### [PROBLEMAS POR RESOLVER]
**a)** Transcribe del fragmento sobre el cambio de mentalidad en la sociedad española la parte que comienza con las palabras que contienen "Sin embargo, si" y termina con "país, sin conseguirlo.".
**b)** Enumera todo lo que, según el fragmento sobre el cambio de mentalidad en la sociedad española, el movimiento de opinión caminaba en la dirección de valorar.
**c)** Redacta la parte siguiente del fragmento sobre el cambio de mentalidad en la sociedad española, a partir de su última oración.

### [FRAGMENTO PROPORCIONADO]
En todo caso, el nuevo modo de pensar —que algunos calificaron de cierta calvinización de la sociedad española— parecía imparable, al menos entre la juventud. Lo curioso del asunto es que su efecto comenzaba a notarse entre las capas menos favorecidas de la sociedad española, que igualmente parecían admirar el éxito profesional, lo cual, en mi opinión, tiene indudable interés. La posición de debilidad económica puede traducirse en un intento de búsqueda de la «seguridad» que proporciona el concepto clásico de Estado del Bienestar, de forma tal que era bastante lógico que entre las clases más desfavorecidas esa búsqueda de seguridad primara sobre la valoración del esfuerzo individual que implica una asunción de riesgo. Ese es el caldo de cultivo en el que han fermentado los postulados políticos de la extrema izquierda clásica. En consecuencia, el abrir una brecha en ese modo de pensar, el conseguir que en esos niveles más desfavorecidos se aceptara el esfuerzo individual como modo legítimo de prosperar y, además, se creyera en la posibilidad de que a través de ese esfuerzo se pudiera alcanzar el éxito sin más límites que la ley y aquellos que uno mismo pudiera autoimponerse era algo de gran importancia.

Por ello, lo que estaba ocurriendo podía haberse traducido en un auténtico movimiento revolucionario en el seno de la sociedad española. Algunas personas sirvieron como símbolos que encarnaban, de una manera u otra, ese éxito, personal en el terreno profesional, lo cual, por otro lado, es lógico puesto que en muchas ocasiones es necesario disponer de ejemplos individuales en los que concretar los movimientos abstractos de opinión.

Sin embargo, si hoy miramos hacia atrás con unas dosis mínimas de sinceridad, tendremos que reconocer que de todo ese movimiento queda muy poco y el intento corre altos riesgos de resultar sustancialmente fallido. Lo más trascendente, en mi opinión, es que en este posible fracaso se ha podido abortar el nacimiento de una forma de pensar muy positiva para la sociedad en su conjunto, dejando, además, sin referentes concretos unas inquietudes que subsisten respecto al futuro de nuestro país. Si solo se tratara de un tema de personas no estaría preocupado en absoluto. Lo que me alarma es que se haya podido frustrar una forma de pensar que lleva casi dos siglos queriendo salir a la luz en nuestro país, sin conseguirlo.

LA ATENCIÓN A LOS FACTORES EXTERNOS DEL CAMBIO EN LOS MODOS DE PENSAR

En mi opinión, son varios los factores que han contribuido a este posible fracaso. Ante todo, la rapidez del cambio: casi sin solución de continuidad nos encontramos con ese movimiento de opinión que, abandonando los viejos estereotipos de la sociedad española, caminaba en la dirección de valorar el sector privado, el esfuerzo individual, el éxito profesional. Incluir el éxito profesional dentro del código de valores compartido de una sociedad no solo no me parece mal sino que, en mi opinión, resulta imprescindible siempre que se cumpla una condición: que se establezcan adecuadamente las preferencias, en el sentido de valorar positivamente el éxito cuando es el resultado del esfuerzo y trabajo individuales. Sin embargo, con esta afirmación no condeno, sin más, los movimientos de corte especulativo, porque la especulación existe y seguirá existiendo en toda economía de mercado y los beneficios conseguidos con ella, siempre que se obtengan por métodos legales, son socialmente legítimos.

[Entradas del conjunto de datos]
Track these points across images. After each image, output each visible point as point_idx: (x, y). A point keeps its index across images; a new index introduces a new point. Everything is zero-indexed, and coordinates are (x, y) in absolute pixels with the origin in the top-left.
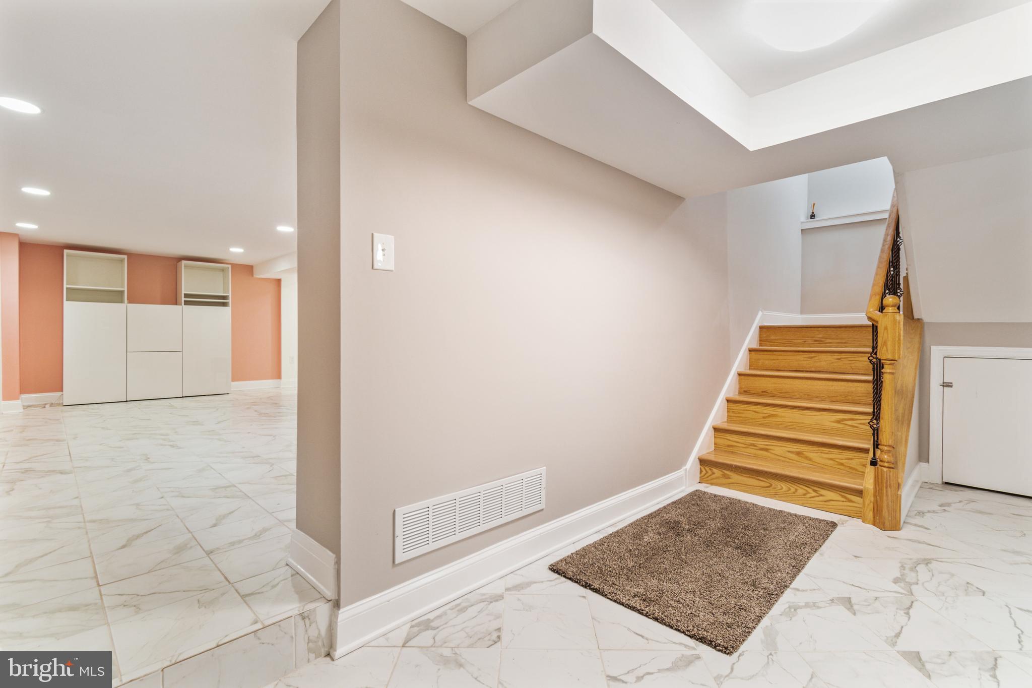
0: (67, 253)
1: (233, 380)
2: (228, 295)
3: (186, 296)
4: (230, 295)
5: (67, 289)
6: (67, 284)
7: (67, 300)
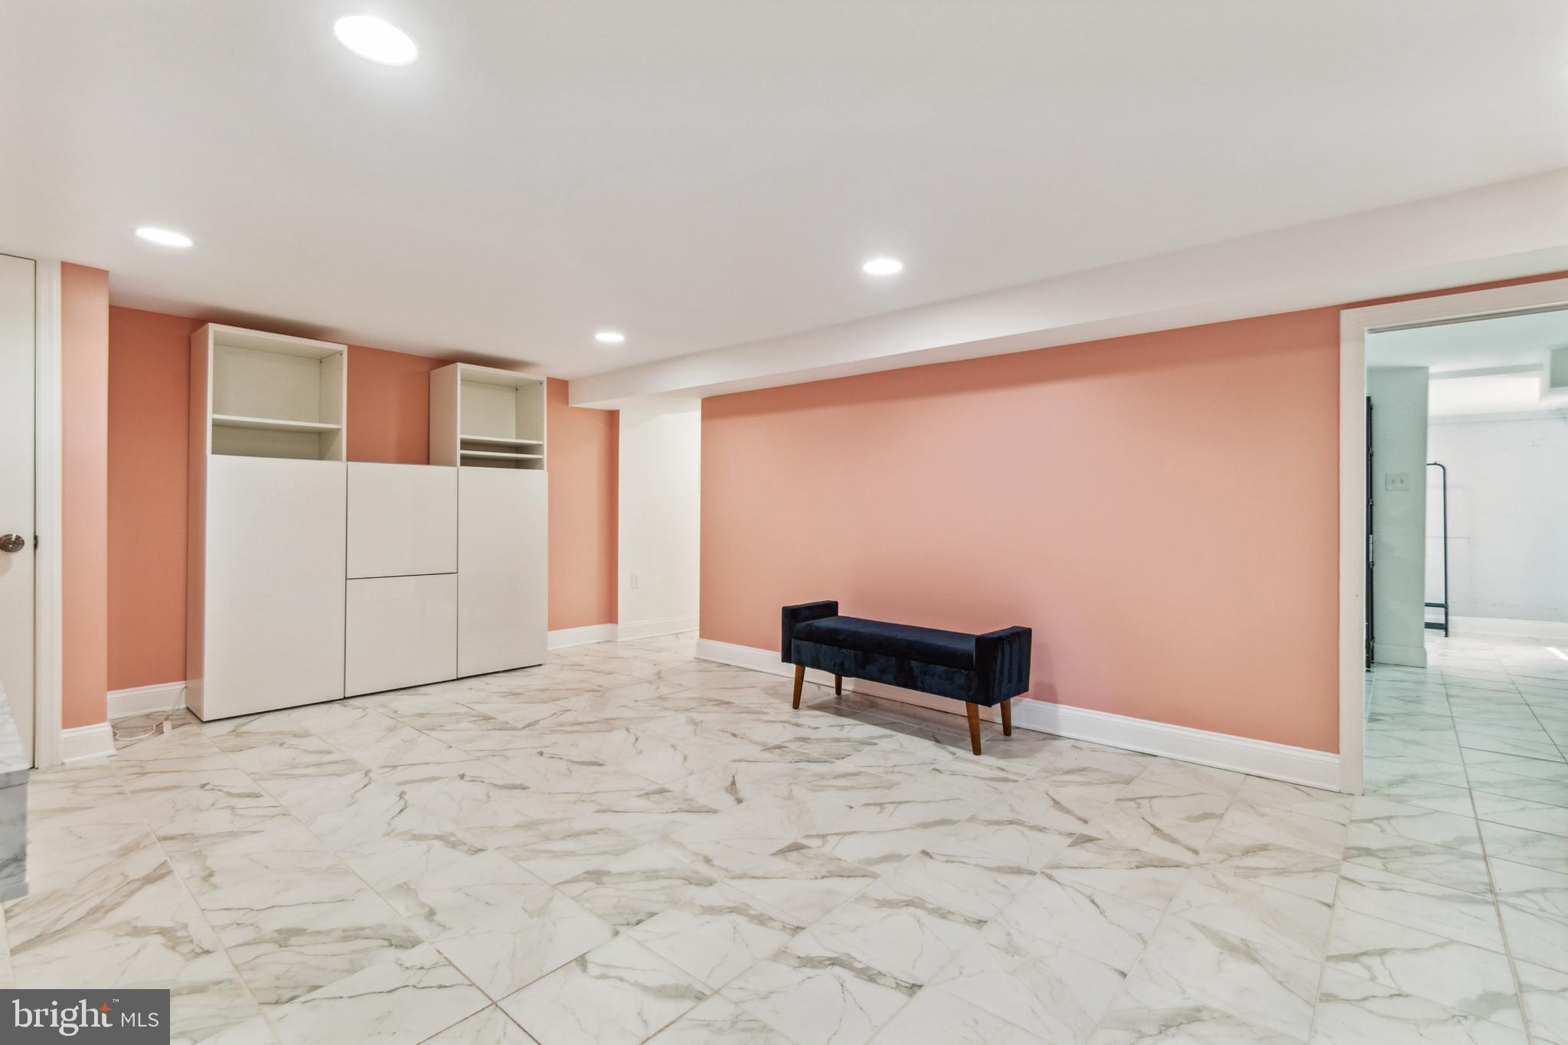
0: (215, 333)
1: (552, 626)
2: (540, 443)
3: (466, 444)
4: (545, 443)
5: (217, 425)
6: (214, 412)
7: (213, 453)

* * *

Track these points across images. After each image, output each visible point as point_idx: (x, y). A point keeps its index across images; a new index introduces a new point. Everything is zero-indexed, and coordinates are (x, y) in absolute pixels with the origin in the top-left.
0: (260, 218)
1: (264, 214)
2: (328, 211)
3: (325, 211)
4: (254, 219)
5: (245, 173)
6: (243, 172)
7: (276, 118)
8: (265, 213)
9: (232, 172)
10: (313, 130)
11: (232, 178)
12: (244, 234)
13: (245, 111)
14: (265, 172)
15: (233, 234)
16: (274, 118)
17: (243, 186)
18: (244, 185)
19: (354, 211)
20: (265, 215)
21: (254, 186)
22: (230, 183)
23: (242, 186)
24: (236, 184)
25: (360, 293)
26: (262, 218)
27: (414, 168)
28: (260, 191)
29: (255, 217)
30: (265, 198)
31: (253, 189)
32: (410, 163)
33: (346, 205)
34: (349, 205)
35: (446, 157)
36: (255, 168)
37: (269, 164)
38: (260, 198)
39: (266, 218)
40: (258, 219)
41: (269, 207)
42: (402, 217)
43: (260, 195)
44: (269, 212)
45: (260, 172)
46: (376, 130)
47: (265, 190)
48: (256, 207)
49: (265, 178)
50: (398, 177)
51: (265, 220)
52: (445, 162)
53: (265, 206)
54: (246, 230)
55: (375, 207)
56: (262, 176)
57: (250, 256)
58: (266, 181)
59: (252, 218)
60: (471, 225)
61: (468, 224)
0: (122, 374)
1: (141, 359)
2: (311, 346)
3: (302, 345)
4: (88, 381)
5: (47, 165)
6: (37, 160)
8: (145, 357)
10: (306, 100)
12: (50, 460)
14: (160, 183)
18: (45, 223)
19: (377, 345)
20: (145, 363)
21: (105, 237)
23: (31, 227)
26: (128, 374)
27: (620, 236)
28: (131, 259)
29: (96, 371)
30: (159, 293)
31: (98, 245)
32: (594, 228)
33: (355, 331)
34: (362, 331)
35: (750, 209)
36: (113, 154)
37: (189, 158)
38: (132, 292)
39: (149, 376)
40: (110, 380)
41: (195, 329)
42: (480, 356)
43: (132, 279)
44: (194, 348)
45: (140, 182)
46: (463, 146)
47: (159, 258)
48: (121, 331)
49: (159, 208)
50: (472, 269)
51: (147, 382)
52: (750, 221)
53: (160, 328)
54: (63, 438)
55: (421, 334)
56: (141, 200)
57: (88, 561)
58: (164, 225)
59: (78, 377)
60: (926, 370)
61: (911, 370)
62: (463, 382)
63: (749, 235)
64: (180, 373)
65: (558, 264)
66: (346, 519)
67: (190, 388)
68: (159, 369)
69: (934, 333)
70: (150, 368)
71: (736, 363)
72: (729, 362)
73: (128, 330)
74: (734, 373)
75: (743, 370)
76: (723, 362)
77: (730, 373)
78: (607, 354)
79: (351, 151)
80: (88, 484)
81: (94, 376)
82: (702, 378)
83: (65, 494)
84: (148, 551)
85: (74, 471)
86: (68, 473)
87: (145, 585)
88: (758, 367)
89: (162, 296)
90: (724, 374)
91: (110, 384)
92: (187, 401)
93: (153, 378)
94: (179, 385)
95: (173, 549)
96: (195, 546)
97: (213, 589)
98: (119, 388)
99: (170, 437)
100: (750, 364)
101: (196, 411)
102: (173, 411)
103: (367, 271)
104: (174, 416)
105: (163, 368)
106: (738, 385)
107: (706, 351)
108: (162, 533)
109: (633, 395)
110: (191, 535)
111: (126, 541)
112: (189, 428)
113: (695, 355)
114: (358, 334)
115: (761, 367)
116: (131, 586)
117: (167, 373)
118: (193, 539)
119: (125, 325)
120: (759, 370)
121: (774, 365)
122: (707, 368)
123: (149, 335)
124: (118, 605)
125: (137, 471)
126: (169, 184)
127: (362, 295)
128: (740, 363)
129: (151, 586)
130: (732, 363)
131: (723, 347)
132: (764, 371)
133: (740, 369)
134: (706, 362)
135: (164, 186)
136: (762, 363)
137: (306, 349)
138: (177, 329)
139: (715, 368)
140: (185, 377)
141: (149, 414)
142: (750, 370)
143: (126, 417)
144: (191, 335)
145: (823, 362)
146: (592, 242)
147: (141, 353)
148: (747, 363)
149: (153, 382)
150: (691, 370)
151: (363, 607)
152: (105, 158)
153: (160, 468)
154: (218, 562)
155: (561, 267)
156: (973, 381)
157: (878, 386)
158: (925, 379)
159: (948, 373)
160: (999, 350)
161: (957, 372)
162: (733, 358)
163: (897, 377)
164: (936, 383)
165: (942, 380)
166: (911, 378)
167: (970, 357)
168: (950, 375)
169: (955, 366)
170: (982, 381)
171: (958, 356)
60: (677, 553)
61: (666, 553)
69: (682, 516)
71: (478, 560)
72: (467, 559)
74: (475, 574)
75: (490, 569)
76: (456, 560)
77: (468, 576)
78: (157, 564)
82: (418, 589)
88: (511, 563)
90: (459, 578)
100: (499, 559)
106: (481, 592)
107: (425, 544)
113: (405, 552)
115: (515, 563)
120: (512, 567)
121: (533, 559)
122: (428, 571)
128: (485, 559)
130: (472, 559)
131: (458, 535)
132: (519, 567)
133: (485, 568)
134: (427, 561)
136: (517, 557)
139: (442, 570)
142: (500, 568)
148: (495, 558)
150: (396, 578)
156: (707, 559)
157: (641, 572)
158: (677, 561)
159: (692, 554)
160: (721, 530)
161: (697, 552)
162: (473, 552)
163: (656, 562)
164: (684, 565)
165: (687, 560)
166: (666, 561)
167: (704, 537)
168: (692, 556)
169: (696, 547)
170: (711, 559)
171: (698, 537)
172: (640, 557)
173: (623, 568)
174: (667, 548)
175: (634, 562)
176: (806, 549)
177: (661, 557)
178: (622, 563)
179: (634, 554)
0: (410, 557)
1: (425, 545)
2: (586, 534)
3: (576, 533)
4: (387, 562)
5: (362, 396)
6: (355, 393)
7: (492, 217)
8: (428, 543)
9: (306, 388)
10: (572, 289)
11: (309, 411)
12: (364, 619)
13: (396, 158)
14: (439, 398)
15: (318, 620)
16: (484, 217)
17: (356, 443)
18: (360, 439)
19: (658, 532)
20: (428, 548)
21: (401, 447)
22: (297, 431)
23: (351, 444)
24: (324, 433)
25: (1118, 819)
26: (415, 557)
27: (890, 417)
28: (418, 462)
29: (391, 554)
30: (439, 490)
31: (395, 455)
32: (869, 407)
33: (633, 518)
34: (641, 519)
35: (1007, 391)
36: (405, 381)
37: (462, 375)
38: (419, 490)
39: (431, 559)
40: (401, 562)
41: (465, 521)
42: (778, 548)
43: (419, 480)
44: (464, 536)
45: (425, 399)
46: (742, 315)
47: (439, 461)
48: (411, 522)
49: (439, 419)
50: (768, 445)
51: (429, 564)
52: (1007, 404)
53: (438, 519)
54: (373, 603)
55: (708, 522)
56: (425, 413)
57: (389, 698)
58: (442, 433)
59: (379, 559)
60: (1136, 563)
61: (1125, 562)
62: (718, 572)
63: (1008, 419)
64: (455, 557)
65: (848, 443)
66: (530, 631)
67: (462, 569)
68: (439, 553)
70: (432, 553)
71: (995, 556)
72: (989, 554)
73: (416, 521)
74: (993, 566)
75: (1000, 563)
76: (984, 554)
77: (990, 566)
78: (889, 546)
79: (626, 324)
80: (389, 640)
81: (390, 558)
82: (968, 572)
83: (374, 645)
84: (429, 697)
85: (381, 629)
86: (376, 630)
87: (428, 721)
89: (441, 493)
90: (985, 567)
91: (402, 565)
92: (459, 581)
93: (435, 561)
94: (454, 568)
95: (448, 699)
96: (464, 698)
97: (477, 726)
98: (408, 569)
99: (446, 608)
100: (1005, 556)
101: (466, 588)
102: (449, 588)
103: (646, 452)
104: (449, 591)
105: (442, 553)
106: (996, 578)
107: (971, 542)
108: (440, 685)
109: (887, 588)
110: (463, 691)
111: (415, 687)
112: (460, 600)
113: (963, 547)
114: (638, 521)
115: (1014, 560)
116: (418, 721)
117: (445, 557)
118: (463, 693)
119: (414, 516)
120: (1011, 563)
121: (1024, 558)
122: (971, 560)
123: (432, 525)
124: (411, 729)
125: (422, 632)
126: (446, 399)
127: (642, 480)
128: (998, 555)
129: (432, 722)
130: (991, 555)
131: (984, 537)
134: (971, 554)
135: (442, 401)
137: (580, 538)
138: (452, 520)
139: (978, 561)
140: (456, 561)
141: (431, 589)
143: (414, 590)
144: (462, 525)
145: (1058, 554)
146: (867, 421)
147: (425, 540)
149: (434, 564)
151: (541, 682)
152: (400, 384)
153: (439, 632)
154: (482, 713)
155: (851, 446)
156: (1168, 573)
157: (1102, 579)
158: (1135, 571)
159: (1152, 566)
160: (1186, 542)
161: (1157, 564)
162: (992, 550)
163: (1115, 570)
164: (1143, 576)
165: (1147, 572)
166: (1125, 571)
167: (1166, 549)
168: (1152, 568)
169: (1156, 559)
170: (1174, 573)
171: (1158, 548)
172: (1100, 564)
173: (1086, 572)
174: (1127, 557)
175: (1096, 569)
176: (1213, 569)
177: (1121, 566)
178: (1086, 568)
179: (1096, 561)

### [CONJUNTO DE RESPUESTAS]
**a)**
Sin embargo, si hoy miramos hacia atrás con unas dosis mínimas de sinceridad, tendremos que reconocer que de todo ese movimiento queda muy poco y el intento corre altos riesgos de resultar sustancialmente fallido. Lo más trascendente, en mi opinión, es que en este posible fracaso se ha podido abortar el nacimiento de una forma de pensar muy positiva para la sociedad en su conjunto, dejando, además, sin referentes concretos unas inquietudes que subsisten respecto al futuro de nuestro país. Si solo se tratara de un tema de personas no estaría preocupado en absoluto. Lo que me alarma es que se haya podido frustrar una forma de pensar que lleva casi dos siglos queriendo salir a la luz en nuestro país, sin conseguirlo.

**b)** El sector privado, el esfuerzo individual y el éxito profesional.

**c)**
De lo que se trata es —como decía— de establecer adecuadamente las preferencias y, por tanto, conceder mayor importancia social a quienes obtienen ese resultado de éxito por la vía del esfuerzo constante que a aquellos que lo generan a través de la especulación accidental. Por ello, teniendo en cuenta la importancia del movimiento que nacía en el seno de la sociedad española, era necesario diferenciar nítidamente al empresario del especulador, aunque no para condenar socialmente a este último ni para anatematizar los beneficios derivados de la especulación legal, sino, sencillamente, para canalizar el movimiento de opinión naciente hacia las partes más constructivas para la sociedad.

Keynes lo expresó con toda claridad:

Convertir al hombre de negocios en un especulador es asestar un golpe de gracia al capitalismo, porque destruye el equilibrio psicológico que permite la perpetuación de recompensas desiguales.

Es interesante esta mención de Keynes al «equilibrio psicológico». Aunque la desigualdad es una constante de la naturaleza y, casi siempre, el fruto de una diferente aptitud de los individuos, lo cierto es que, incluso en un sistema que permita sustancialmente la igualdad de oportunidades, sigue siendo necesario un expediente que permita la justificación de la desigualdad. Quizá por ello, Keynes habla de ese necesario «equilibrio psicológico» que es, en gran medida, la premisa que permite a un sujeto aceptar que otros tengan más éxito o más bienes que él.

Por tanto, ese nuevo clima al que me he referido estaba permitiendo crear el caldo de cultivo necesario para que, a través de ese «equilibrio psicológico» keynesiano, la sociedad española aceptara como normal la existencia de recompensas desiguales, lo cual, por cierto, es consustancial al modelo de economía de mercado y presupuesto necesario para la afirmación del individuo y la creación individual, al margen de los mecanismos correctores que pueda introducir el Estado en un modelo de organización social no abandonado al criterio del «mercado salvaje».

Pero —como decía— el tránsito estaba siendo demasiado rápido y la posibilidad de que esos valores se percibieran solo en sus aspectos externos era un riesgo evidente. Una vez más podía ocurrir que el continente fuera más valorado que el contenido, el resultado más que la causa, el dinero más que el esfuerzo individual. Sin embargo, a pesar de muchas opiniones en este sentido, no estoy seguro de que estuviéramos asistiendo en la sociedad española a un «culto al dinero» por encima del esfuerzo necesario para lograrlo, aunque era el mensaje que quería transmitirse desde algunos sectores inmovilistas de nuestro país.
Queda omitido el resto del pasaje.